What makes all of this so remarkable is that all of this is not just a concept, or a notion, or a dream, but it finds its culmination in a person. As St. Paul declares Jesus Christ is the same yesterday, today, and forever. He is the one who was, and is, and is to come. What we are preparing to do in a few moments when we celebrate once again the Sacred Mysteries of Christ’s Body and Blood in the present we are proclaiming the Lord’s death in the past until He come again in the future to reign for all eternity.
I find this notion of past, present, and future so captivating because it heightens within the notion of awe and wonder, and when those emotions become stimulated the only proper response is worship. The prophet Isaiah declares, “Thus saith the high and lofty One that inhabiteth eternity, whose name is Holy; I dwell in the high and holy place, with him also that is of a contrite and humble spirit, to revive the spirit of the humble, and to revive the heart of the contrite ones.”
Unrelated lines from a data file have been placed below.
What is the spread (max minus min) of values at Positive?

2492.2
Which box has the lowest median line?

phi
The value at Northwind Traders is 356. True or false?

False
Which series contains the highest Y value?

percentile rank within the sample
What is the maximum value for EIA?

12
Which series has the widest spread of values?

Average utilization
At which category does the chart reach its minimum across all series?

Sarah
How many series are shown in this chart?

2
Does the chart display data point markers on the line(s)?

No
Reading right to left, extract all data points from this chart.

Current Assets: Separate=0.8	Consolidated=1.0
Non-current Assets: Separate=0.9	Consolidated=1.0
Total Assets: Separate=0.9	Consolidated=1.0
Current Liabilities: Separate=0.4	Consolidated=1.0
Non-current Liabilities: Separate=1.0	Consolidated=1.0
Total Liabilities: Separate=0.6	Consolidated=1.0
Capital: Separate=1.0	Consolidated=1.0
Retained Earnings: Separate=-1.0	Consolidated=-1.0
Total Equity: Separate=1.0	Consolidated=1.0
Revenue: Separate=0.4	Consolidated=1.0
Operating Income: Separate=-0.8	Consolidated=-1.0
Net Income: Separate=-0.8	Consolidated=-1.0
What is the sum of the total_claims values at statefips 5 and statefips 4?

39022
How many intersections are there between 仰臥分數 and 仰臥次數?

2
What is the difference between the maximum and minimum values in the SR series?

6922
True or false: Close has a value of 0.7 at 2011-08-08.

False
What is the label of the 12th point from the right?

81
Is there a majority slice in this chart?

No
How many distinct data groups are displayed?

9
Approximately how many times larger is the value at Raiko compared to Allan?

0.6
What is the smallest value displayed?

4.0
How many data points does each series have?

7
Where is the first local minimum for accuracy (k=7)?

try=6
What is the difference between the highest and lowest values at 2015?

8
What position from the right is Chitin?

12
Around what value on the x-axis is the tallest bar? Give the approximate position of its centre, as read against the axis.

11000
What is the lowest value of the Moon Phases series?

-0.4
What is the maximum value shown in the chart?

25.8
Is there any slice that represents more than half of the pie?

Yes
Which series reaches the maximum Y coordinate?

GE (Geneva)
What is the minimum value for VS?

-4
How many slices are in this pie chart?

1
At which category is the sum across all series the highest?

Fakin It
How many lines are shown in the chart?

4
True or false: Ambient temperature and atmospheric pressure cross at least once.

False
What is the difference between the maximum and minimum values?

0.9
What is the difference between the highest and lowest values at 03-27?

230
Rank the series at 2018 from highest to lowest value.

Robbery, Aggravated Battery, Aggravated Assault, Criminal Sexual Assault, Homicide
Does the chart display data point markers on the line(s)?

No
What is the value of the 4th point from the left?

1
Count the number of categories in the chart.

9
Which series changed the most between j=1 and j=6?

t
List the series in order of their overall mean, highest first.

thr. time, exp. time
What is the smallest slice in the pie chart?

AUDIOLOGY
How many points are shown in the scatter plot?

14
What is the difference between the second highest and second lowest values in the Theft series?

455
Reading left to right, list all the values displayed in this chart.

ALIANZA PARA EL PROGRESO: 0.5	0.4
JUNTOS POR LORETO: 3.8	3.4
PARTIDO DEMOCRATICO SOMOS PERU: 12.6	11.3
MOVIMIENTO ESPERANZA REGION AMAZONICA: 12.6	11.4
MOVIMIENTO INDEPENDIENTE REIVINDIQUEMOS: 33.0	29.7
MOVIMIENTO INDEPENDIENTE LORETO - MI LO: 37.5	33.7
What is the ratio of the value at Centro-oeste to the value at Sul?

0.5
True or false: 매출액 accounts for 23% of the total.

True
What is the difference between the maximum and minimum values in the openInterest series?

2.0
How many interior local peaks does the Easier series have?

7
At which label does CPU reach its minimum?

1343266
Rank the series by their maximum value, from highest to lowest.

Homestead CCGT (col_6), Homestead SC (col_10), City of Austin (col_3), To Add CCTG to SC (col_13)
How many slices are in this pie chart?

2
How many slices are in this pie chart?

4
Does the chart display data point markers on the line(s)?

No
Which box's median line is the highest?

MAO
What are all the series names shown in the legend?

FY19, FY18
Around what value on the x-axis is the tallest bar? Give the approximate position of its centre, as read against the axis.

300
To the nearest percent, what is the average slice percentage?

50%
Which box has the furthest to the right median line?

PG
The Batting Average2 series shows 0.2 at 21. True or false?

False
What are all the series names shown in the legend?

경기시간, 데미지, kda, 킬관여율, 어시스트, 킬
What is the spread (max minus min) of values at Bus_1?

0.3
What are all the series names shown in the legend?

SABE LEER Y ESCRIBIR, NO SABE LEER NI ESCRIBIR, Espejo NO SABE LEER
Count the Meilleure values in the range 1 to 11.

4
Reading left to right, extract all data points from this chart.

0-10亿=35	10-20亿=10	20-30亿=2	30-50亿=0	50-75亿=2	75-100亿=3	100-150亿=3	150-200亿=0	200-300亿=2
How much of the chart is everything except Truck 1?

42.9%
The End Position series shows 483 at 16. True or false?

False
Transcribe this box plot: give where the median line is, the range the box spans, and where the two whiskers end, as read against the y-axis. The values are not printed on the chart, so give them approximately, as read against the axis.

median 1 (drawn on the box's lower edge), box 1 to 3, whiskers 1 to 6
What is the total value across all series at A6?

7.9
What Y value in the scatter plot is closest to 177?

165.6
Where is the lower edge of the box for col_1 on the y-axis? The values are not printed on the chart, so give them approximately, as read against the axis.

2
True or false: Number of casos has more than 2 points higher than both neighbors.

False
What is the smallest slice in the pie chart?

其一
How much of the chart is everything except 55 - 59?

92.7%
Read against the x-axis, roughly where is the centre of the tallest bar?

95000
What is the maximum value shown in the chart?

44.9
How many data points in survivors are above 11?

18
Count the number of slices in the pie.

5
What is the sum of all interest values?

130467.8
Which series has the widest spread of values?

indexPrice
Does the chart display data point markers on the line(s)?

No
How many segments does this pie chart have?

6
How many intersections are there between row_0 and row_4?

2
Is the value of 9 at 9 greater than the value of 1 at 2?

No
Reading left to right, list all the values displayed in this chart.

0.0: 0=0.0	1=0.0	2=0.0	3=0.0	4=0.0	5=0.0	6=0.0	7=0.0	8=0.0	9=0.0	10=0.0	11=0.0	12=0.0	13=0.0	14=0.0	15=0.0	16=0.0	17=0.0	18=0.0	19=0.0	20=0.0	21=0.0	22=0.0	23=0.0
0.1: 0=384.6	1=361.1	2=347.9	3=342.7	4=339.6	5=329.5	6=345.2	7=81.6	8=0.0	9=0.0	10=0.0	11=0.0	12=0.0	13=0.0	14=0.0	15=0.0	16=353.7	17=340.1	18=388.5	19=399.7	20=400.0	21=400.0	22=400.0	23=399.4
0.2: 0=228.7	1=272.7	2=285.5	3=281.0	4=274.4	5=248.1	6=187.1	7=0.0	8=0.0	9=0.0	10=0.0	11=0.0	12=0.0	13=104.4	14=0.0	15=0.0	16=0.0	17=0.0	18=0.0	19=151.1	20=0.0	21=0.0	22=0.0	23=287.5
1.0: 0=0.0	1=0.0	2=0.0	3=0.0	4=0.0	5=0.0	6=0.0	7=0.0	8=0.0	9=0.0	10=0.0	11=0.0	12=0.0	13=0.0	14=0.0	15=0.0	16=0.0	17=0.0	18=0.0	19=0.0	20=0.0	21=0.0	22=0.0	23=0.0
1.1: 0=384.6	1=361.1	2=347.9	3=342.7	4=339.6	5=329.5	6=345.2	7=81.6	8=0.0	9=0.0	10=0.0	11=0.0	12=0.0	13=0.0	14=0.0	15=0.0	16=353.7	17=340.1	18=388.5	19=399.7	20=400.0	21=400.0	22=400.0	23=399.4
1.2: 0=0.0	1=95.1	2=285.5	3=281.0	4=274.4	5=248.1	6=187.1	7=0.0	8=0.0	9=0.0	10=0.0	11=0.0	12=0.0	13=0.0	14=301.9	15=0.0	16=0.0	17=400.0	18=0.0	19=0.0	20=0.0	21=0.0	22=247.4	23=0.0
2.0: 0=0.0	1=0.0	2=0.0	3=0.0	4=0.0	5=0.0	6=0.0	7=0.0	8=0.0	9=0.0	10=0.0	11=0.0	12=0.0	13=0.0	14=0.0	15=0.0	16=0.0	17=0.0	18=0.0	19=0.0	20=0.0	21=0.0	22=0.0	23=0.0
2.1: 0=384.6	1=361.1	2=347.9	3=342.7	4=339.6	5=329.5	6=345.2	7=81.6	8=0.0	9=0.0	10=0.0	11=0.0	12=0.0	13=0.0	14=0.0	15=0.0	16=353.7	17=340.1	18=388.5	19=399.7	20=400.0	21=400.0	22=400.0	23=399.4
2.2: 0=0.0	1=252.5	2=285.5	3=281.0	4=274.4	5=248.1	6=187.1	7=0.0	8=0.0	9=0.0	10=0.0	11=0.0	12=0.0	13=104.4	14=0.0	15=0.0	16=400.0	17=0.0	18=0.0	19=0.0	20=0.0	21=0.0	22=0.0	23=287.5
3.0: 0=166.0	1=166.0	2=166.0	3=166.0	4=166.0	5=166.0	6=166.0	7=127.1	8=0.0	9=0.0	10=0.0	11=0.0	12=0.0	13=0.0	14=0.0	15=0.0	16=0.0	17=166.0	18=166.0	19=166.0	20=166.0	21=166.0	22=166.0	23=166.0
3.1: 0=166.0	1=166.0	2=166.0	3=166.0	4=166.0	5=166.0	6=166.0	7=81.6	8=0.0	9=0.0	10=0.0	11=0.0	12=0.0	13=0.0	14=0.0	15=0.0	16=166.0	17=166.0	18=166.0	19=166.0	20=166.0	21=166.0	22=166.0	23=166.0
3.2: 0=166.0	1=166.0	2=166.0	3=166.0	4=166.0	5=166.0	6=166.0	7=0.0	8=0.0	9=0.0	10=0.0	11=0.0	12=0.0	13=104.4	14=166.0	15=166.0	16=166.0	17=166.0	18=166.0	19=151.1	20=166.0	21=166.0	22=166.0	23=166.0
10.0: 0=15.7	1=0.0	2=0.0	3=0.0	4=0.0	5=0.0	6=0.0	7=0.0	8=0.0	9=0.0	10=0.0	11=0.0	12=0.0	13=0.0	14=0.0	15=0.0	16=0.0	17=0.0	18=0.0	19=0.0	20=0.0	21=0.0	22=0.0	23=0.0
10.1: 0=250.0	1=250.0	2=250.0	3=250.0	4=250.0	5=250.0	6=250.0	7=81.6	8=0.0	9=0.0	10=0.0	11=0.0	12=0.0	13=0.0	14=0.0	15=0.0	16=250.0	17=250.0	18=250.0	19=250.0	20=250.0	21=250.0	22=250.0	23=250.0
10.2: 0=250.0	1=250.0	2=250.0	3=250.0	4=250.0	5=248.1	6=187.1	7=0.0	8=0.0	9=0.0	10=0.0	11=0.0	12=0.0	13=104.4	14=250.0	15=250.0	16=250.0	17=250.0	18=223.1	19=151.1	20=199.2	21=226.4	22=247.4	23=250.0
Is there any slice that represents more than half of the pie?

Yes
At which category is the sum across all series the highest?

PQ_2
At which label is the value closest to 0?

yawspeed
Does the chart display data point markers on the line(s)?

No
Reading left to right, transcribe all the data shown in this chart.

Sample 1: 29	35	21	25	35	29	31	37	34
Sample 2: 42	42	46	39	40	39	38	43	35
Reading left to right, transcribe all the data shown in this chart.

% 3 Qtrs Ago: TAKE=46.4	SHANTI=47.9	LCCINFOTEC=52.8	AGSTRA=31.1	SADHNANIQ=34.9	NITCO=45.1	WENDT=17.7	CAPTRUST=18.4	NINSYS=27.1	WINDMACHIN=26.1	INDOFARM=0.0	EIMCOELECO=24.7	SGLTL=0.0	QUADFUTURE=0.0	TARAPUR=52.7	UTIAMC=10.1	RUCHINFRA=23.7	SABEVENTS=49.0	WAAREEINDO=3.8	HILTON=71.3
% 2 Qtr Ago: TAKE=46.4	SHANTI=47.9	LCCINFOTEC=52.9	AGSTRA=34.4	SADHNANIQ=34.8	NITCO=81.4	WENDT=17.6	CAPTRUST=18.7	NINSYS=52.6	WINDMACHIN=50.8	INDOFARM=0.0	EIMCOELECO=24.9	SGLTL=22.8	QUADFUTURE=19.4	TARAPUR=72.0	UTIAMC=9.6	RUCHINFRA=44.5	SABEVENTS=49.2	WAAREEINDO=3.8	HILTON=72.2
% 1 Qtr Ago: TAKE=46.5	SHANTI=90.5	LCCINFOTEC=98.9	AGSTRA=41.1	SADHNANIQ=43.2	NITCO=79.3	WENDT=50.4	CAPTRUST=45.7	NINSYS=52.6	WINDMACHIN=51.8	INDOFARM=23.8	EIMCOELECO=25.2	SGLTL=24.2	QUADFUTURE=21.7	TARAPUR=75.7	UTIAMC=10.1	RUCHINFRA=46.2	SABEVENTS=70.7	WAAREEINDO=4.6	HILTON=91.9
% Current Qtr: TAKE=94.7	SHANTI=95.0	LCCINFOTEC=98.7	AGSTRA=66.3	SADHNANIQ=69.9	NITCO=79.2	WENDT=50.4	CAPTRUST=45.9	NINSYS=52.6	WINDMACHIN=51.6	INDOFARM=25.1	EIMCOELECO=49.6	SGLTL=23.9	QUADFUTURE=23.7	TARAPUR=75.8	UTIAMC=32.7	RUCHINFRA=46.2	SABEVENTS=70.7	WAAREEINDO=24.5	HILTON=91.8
We continue to be fascinated with time and its very essence because we are in time, and constrained by time. However, we are not intended to live that way forever. As the writer of Ecclesiastes declares, “God has written eternity on our hearts.” That means there will forever be within us a longing for home – a longing to be reunited to the One whose very dwelling place is eternity. C. S. Lewis helps explain this well when he speaks of our continued fascination by time and its passage. Our amazement of this phenomenon would be much like a fish who was constantly surprised by the wetness of water. That would be quite strange indeed, unless of course that fish were one day destined to live on land. What Lewis is saying here is that here on earth our very existence is encapsulated within time, but one day we will live for all eternity in the presence of the glorious majesty of Almighty God. Since God has written eternity on our hearts, blessed St. Augustine most succinctly but profoundly said, “for Thou has formed us for Thyself, and our hearts are restless until they find their rest in Thee.”
We come once again to a time of transition in our church from one epiphany to another. We are beginning our transition toward Lent and that time of intentional focus upon the saving work that our Lord wrought on our behalf. This is the time that we must be ever vigilant to concentrate more fully upon the epiphany of the present and strive toward that purity and holiness that was made manifest in Jesus Christ. Let us come and soothe the restlessness of our hearts by dwelling more intentionally with the one brings all existence, past, present, and future, into one glorious nature, that of the Incarnate Son of the Living God.